All I know is that he hates being called The Dilbert Guy. Apparently he wants to leave that comic behind, not because of how problematic it was, but because he has more serious but more unhinged fiction and nonfiction under his belt.
Anyway I was reminded The Dilbert Guy is still around and that saddens me.
About six months ago Robert Evans and the other great folks at the Behind the Bastards podcast did a series on him. A two-parter on “How the Dilbert Guy Lost His Mind”, and a few more with excerpts from his non-Dilbert related books.
I’ve got two Dilbert books from before the author got unhinged and they are full of apposite commentary on corporate BS, so it’s a pity to see where he is now.
More seriously, despite women apparently being desperate for sperm, recent social science surveys show that the overthrow of Roe vs Wade has led to a reduction of sex in America, because women and men both are afraid of the consequences of an unwanted pregnancy.
He was like this for a long time before that. I first noticed it in the early 2000s, when he wrote an unhinged book about religion, then started fighting with people online when they didn’t immediately agree with his theories contained therewith. He also had conspiratorial rants about how a dirty tricks campaign was the only reason his range of branded snack foods weren’t successful.
He actually swore off blogging for a while, because his habit of picking fights with the internet was hurting sales of his comic anthologies, but the lure of telling people on the internet that they are wrong was apparently too much for him to resist.
Man, when someone who has always seen themselves as a “special boy” gets turned down by someone, they get real weird with the theories on what is wrong with society real quick.
Scott Adams doesn’t think, he lets the voices in his head do that for him. Apart from this, he just hates.
Dr. Strangelove or: How I Learned to Stop Worrying and Love the Bomb was extremely well researched because, duh, Kubrick. There are some elements in it that verge on being documentary. And looking back at it considering the material that got available after the Cold War it was a lot closer to the truth than the general public could have known at the time.

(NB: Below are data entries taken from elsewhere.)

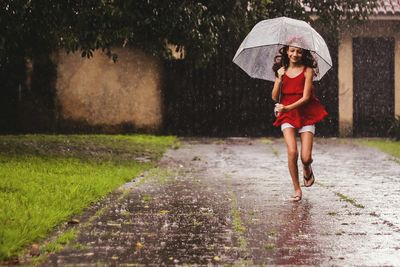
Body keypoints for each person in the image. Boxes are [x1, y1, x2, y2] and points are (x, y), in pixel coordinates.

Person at [271, 43, 328, 202]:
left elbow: (306, 98)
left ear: (303, 54)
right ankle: (297, 190)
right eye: (292, 50)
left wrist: (287, 108)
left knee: (305, 157)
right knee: (292, 152)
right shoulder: (281, 71)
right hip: (286, 115)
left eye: (299, 51)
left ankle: (307, 168)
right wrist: (278, 78)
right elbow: (275, 97)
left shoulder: (308, 71)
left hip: (306, 113)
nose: (295, 54)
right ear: (287, 52)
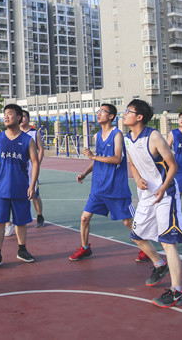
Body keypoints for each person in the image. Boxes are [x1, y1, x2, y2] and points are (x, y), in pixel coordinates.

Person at [123, 99, 182, 308]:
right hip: (147, 195)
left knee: (168, 242)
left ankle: (177, 292)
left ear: (139, 117)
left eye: (128, 111)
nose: (125, 114)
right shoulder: (127, 139)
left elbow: (173, 165)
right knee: (136, 235)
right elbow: (133, 163)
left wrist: (162, 187)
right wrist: (136, 178)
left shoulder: (154, 136)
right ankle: (160, 265)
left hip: (165, 194)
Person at [70, 104, 133, 261]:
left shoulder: (117, 135)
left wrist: (92, 156)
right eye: (98, 112)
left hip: (116, 187)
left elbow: (117, 159)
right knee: (84, 218)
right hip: (98, 186)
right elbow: (99, 158)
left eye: (102, 112)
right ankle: (85, 248)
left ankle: (145, 247)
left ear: (111, 116)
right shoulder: (97, 136)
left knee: (127, 222)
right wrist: (85, 173)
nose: (98, 114)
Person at [0, 104, 40, 267]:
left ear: (19, 117)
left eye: (10, 113)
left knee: (20, 222)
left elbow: (35, 162)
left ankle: (22, 250)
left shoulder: (27, 140)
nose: (6, 117)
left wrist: (32, 184)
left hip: (20, 187)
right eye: (5, 114)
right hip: (0, 188)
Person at [19, 110, 45, 230]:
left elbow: (41, 149)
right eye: (20, 117)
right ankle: (21, 218)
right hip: (18, 168)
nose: (22, 119)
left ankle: (39, 216)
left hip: (30, 167)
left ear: (28, 119)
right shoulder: (15, 133)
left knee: (34, 193)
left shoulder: (34, 133)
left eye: (24, 116)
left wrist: (37, 164)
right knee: (19, 195)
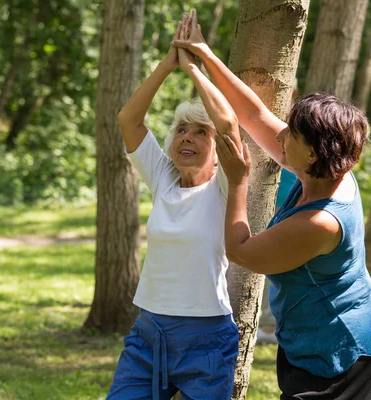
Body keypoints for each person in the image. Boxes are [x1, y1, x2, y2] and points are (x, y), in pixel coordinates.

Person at [174, 10, 371, 398]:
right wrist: (204, 55)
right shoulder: (326, 171)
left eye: (291, 135)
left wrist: (238, 180)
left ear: (314, 152)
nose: (280, 138)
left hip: (340, 359)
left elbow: (242, 252)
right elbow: (254, 114)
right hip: (312, 344)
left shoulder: (321, 222)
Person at [107, 14, 240, 400]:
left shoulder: (223, 185)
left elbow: (230, 127)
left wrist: (196, 69)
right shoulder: (162, 177)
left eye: (201, 132)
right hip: (149, 331)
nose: (188, 137)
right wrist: (168, 65)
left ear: (217, 153)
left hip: (207, 338)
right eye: (182, 129)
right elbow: (128, 120)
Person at [257, 80, 299, 345]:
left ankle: (272, 325)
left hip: (289, 205)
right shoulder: (263, 122)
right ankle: (267, 323)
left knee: (278, 264)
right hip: (265, 203)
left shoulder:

It took me way way longer than I’d like to admit to realize that typing a vitriolic reply, reading it, and deleting it and moving on had enormous power and kept me out of so much un-needed nonsense. I still don’t always manage to escape it, but I usually do.
I’m also saddened by the decay of Adams, even if he was always a turd and I didn’t know it. I was in undergrad/grad school/early career as a young electrical engineer/programmer when his comic strip was really ascendant and it really did capture some of the mind blowing stuff you’d find in corporate setting (I worked for Alcatel and Nortel before deciding EE and big companies were both not for me)
Do I have to be worried about Jon Stewart coming back to the Daily Show? Because it seems like a concerning number of people I liked in the 90’s/00’s poke their greasy heads up and demonstrate without shame what shitty people they are and probably have always been.